“Le notizie… non sono ancora confermate e si può sperare che i capolavori più celebri… siano stati precedentemente collocati in luoghi di massima sicurezza, ci auguravamo due settimane fa, aggiungendo che ci sembrava impossibile anche lo spostamento di lastre parietali e bassorilievi in pietra pesanti tonnellate.
Alla luce delle ultime notizie sembra che la speranza non sia stata tradita del tutto. Mai come in questi casi il condizionale è d’obbligo, e tuttavia le notizie che rimbalzano da Baghdad e dagli Usa sembrano ridimensionare i danni al museo delle Antichità nella capitale irachena, ora sotto chiave e presidiato da tanks, senza comunque smentire la grave devastazione. Hanno cominciato le agenzie mercoledì scorso lanciando i numeri meno allarmanti accertati dalla commissione militare incaricata d’inventariare gli scempi (17 bacheche aperte, 28 pezzi mancanti dalle sale principali, 22 reperti danneggiati). Poi è stata la volta delle dichiarazioni stupefacenti del colonnello Bogdanos, che non sapeva tuttavia spiegare dove fossero finite le migliaia di opere ritenute in salvo da funzionari del museo. Quindi ecco giovedì le notizie confortanti del “New York Times” sull’identificazione – da parte di detective inviati da Washington – dei caveau dove erano stati nascosti i tesori dati per dispersi.

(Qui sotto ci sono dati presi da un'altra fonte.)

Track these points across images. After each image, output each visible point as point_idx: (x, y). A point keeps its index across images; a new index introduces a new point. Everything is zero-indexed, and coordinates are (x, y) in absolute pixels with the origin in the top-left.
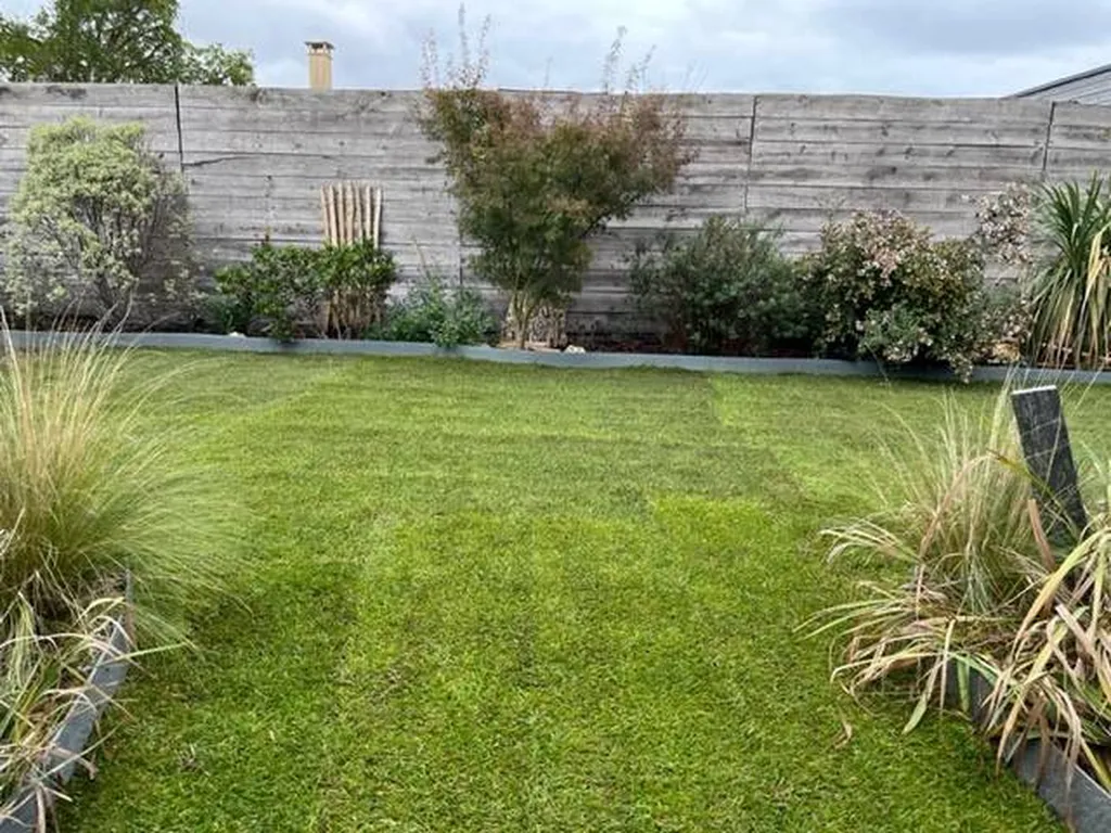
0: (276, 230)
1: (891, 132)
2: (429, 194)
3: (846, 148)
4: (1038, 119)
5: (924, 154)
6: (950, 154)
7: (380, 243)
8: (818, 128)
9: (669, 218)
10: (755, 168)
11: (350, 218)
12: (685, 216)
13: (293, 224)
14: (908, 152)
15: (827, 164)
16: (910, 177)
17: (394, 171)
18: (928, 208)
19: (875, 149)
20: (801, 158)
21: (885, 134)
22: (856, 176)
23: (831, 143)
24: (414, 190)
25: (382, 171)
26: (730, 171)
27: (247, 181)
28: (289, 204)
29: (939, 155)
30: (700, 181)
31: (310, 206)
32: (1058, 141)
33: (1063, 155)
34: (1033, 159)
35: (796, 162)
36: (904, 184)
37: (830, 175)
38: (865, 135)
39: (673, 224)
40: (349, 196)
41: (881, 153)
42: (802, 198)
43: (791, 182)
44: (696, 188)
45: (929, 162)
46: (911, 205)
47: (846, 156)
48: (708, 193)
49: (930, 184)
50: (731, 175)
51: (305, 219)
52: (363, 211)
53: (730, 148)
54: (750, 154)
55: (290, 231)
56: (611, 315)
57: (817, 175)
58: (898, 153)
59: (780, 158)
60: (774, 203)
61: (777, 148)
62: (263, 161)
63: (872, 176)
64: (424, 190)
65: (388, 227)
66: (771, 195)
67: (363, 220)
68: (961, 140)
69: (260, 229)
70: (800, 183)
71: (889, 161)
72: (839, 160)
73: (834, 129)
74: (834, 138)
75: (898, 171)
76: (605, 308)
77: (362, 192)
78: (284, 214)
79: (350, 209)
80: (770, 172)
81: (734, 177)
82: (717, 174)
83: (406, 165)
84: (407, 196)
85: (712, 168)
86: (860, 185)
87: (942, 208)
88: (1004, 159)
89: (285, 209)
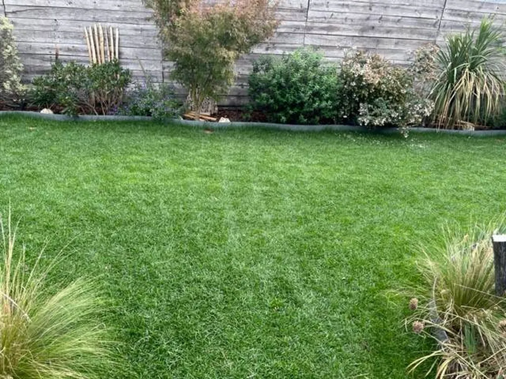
0: (61, 49)
1: (373, 9)
2: (145, 32)
3: (352, 16)
4: (439, 6)
5: (387, 20)
6: (399, 21)
7: (119, 58)
8: (339, 5)
9: (267, 49)
10: (309, 24)
11: (102, 44)
12: (275, 48)
13: (70, 46)
14: (380, 19)
15: (343, 24)
16: (380, 32)
17: (124, 19)
18: (387, 47)
19: (364, 17)
20: (331, 20)
21: (370, 9)
22: (356, 30)
23: (346, 13)
24: (136, 30)
25: (118, 19)
26: (297, 26)
27: (43, 22)
28: (67, 35)
29: (394, 21)
30: (282, 30)
31: (79, 36)
32: (446, 17)
33: (448, 23)
34: (434, 25)
35: (328, 22)
36: (377, 35)
37: (344, 29)
38: (361, 10)
39: (269, 52)
40: (101, 32)
41: (368, 19)
42: (330, 41)
43: (325, 32)
44: (280, 34)
45: (389, 24)
46: (380, 45)
47: (352, 20)
48: (286, 37)
49: (389, 36)
50: (298, 28)
51: (77, 44)
52: (109, 41)
53: (297, 14)
54: (307, 17)
55: (69, 50)
56: (239, 97)
57: (338, 29)
58: (376, 19)
59: (321, 20)
60: (318, 43)
61: (319, 14)
62: (51, 10)
63: (363, 30)
64: (142, 30)
65: (123, 50)
66: (315, 38)
67: (110, 46)
68: (404, 14)
69: (52, 49)
70: (330, 33)
71: (371, 23)
72: (349, 22)
73: (347, 6)
74: (347, 10)
75: (376, 28)
76: (235, 93)
77: (108, 29)
78: (66, 41)
79: (102, 39)
80: (316, 27)
81: (299, 29)
82: (291, 27)
83: (131, 16)
84: (133, 33)
85: (289, 23)
86: (357, 35)
87: (393, 47)
88: (422, 24)
89: (65, 38)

Salvo il particolare stupefacente che anche qui alcune casse sono state forzate e mancano all’appello pezzi preziosi. La notizia si poteva leggere ieri sulla “Repubblica”, però sotto un titolo però indulgente “Così gli iracheni hanno salvato i tesori del museo di Baghdad”. Nello stesso pezzo poi le informazioni sempre indulgenti all’ottimismo rilasciate non – come sarebbe normale attendersi – a Baghdad, dal direttore generale delle antichità irachene, Jaber Kaled Ibrahim, ma dal responsabile per le antichità mediorientali del British Museum, John E. Curtis. Dove? Alla presentazione della mostra newyorchese “Art of the First Cities” aperta giovedì scorso al Metropolitan Museum dopo anni di preparazione.
Quando si dice l’ironia della sorte… Allora: tutte buone notizie? No. Perché non sono ancora chiare e non indicano quali i pezzi ritrovati. Perché fanno vedere – dietro finti saccheggi a furor di popolo – i registi del mercato clandestino dell’arte. Oltre a complicità probabili di funzionari e vigilanti e militari, di varie casacche. E anche perché ancora nessuno ha spiegato la sorte di tanti archivi, registri, dischetti dove si conserva la memoria del Paese.
Spostando poi i riflettori attendiamo notizie dai musei di Mossul o di Ctesifonte, dalle biblioteche dei monasteri cristiani del Nord , da siti in attesa di scavi, e perché no? dai tempietti degli yazidi, dalle paludi dei mandei sopra Bassora… Perché in Iraq non vivono solo sciiti, sunniti, e curdi. Almeno per ora. Infine, chissà poi se gli Alleati capiranno il ruolo dei nostri archeologi che da anni hanno lavorato con i colleghi iracheni stabilendo relazioni paritetiche praticamente uniche. Riferiva giorni fa “Il Messaggero” che un ambasciatore americano s’è assai stupito quando Jaber Kaled Ibraim ha abbracciato Giuseppe Proietti, direttore generale per l’archeologia del ministero dei Beni culturali. Ancora stupore. Solo stupore?